Kenya’s export and import market experienced a slight decline in 2016, according to the 2017 Economic Survey Report by the Kenya National Bureau of Statistics.
In this regard, total exports declined marginally from Kshs 581 billion in 2015 to Kshs 578.1 billion in 2016 while total imports contracted by 9.2 percent to Kshs 1.43 trillion.
The decline in Kenya’s imports and exports led to narrowing of the trade deficit from Kshs 996.5 billion in 2015 to Kshs 853.7 billion in 2016 and an improvement of export-import ratio from 36.8% to 40.4% over the same period.
According to the Kenya National Bureau of Statistics Economic Survey 2017, tea, horticulture, articles of apparel and clothing accessories, and coffee were the leading export earners, jointly accounting for 56.7% of the total domestic exports during the review period.
The broad economic categories of food and beverages, consumer goods, and non-food industrial supplies contributed the highest proportion of total domestic exports at 45.2%, 25.6%, and 24.5% respectively in 2016.
The report further indicates that non-food industrial supplies, machinery and capital equipment, fuel and lubricants, and transport equipment contributed the highest share of the total import bill at 36.2%, 21.8%, 14.5% and 10.3% respectively in the year under review.
KNBS indicates that Africa continued to be the leading destination of the country’s exports accounting for 40.6% with the East African Community accounting for 21.1% of the total exports.
During the review period, Europe and Asia accounted for 24.5% and 24.3% of the total exports, with the European Union and the Far East accounting for 21% and 15.6% respectively.

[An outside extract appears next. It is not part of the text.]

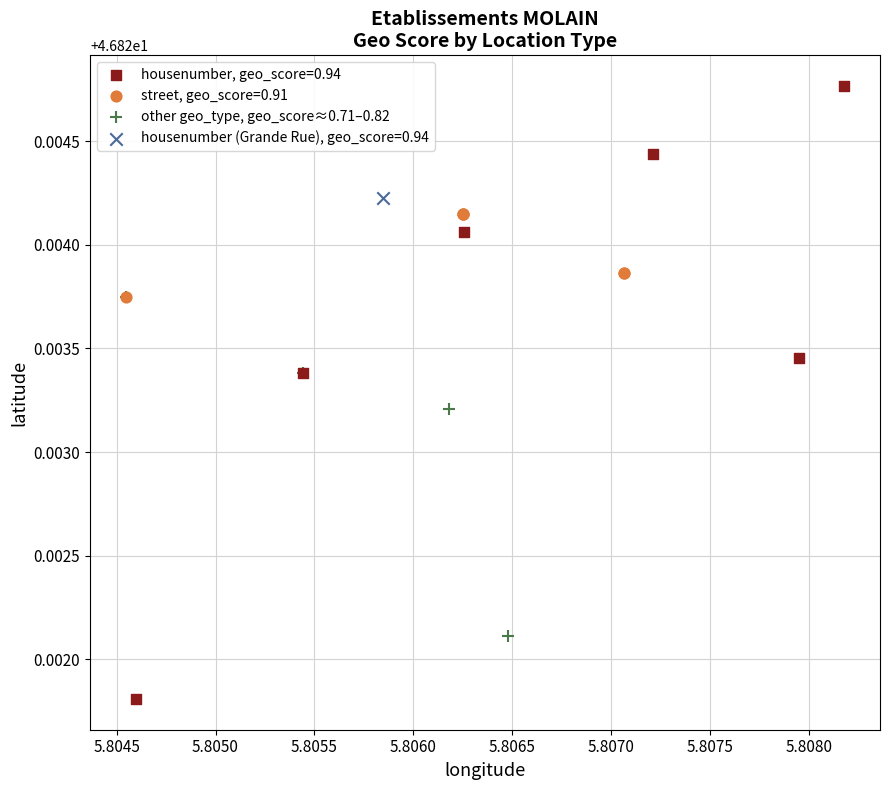

What are all the series names shown in the legend?

housenumber, geo_score=0.94, street, geo_score=0.91, other geo_type, geo_score≈0.71–0.82, housenumber (Grande Rue), geo_score=0.94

The main source of imports for the country was Asia accounting for 66.8% with the Far East accounting for 53.2% of the total imports during the review period.
According to the 2017 Economic Survey report, the increased imports from Asia are related to the ongoing construction of the Standard Gauge Railway. Europe was the second largest source accounting for 18.5% of the total imports with the European Union contributing 14.9%.

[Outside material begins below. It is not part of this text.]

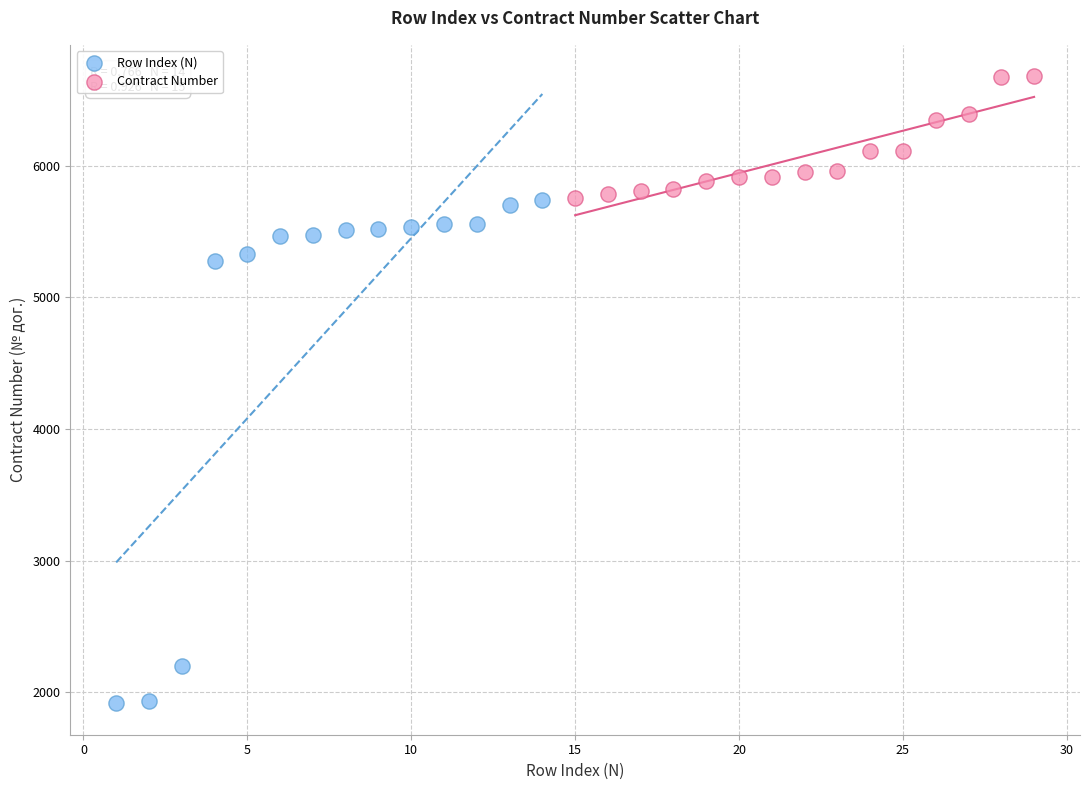

Which series has the largest Y range (max minus min)?

Row Index (N)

The deficit in the current account narrowed by 11.9% to Kshs 370.8 billion in 2016 partly due to declines of 0.7% and 1.8% in merchandise exports and imports on free on board basis, respectively.
Net inflows of international trade in services increased by 32.7% to a surplus of Kshs 171.7 billion attributed to increased foreign travel receipts boosted by conference tourism.
Domestic exports however continued to grow for the third consecutive year, rising from Kshs 499.7 billion in 2015 to Kshs 506.5 billion in 2016.